Content warning: The following information discusses child sexual abuse, exploitation, and abuse material, which may be distressing. If you or someone you know is in immediate danger, call 000 (Australia) or local emergency services. Support is available via 1800RESPECT (1800 806 292) or by visiting 1800respect.org.au.
The context
The National Centre for Action on Child Sexual Abuse delivers learning programs that equip professionals across sectors to recognise and respond to child sexual abuse.
This training is for people working in everyday environments, education, community services, health, and beyond, who may encounter children as part of their work, and need to act with confidence when something isn’t right.
To support this, the National Centre developed a Learning Management System (LMS) with in-depth training modules. But as the content grew in complexity, a critical gap emerged: how to ensure key messages were clearly understood, retained, and applied in real-world situations.
The challenge
Child sexual abuse is both widespread and deeply misunderstood. For professionals without specialist training, recognising the signs, and knowing what to do next, can be unclear, overwhelming, and high-stakes.
The challenge was translating sensitive, nuanced guidance into a format that could:
- Reinforce learning without diminishing its seriousness
- Navigate strict ethical boundaries around how children and behaviours are depicted
- Align diverse stakeholders on what was appropriate, accurate, and safe to communicate
Even small visual decisions carried risk. Depicting everyday interactions, comfort, familiarity, or distress, required careful consideration to avoid unintentionally suggesting harmful behaviours or misrepresenting real-world scenarios.
Our approach
Portable partnered with the National Centre to design animated films embedded within the LMS, each positioned at the end of a module to consolidate learning.
Animation was deliberately chosen. It allowed the team to communicate complex and sensitive scenarios without the ethical, practical, and emotional constraints of live-action production involving children.
The process was highly collaborative and design-led:
- Extensive scripting and storyboarding ensured every scenario was accurate, appropriate, and aligned with safeguarding principles.
- Real-time collaboration with subject matter experts (via shared documents and iterative reviews) enabled continuous refinement.
- Carefully developed visual language balanced warmth and clarity while avoiding problematic representations.
- Scenario design grounded in real-world contexts, such as public spaces and everyday environments, helped professionals recognise situations they may encounter.
Rather than oversimplifying the issue, the animations distilled it, translating complexity into clear, actionable guidance.
The impact
The animations strengthened the effectiveness of the Centre’s training by reinforcing critical messages at the point of learning.

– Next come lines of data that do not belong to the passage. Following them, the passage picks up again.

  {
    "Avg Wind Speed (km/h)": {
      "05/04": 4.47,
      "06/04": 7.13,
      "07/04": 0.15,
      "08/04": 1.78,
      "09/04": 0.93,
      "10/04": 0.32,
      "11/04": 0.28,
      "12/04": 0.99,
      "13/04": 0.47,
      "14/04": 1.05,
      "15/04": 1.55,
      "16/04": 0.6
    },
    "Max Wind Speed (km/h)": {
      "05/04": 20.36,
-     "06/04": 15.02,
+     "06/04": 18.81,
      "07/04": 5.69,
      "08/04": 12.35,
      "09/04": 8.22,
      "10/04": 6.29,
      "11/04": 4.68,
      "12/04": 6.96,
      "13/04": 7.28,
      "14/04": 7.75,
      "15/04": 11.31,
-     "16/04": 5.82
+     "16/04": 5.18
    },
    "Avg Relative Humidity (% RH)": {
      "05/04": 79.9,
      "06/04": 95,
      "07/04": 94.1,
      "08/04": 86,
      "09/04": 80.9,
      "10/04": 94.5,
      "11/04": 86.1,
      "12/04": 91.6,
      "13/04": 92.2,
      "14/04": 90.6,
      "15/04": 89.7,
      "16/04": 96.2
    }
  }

Participants were better equipped to:
- Recognise signs of abuse
- Respond to disclosures safely and appropriately
- Act with greater confidence in high-pressure situations
The content was also designed for accessibility, ensuring it could be understood across a broad professional audience regardless of prior experience. By embedding clarity into a sensitive and often uncertain space, the work supports a more informed, responsive, and protective workforce.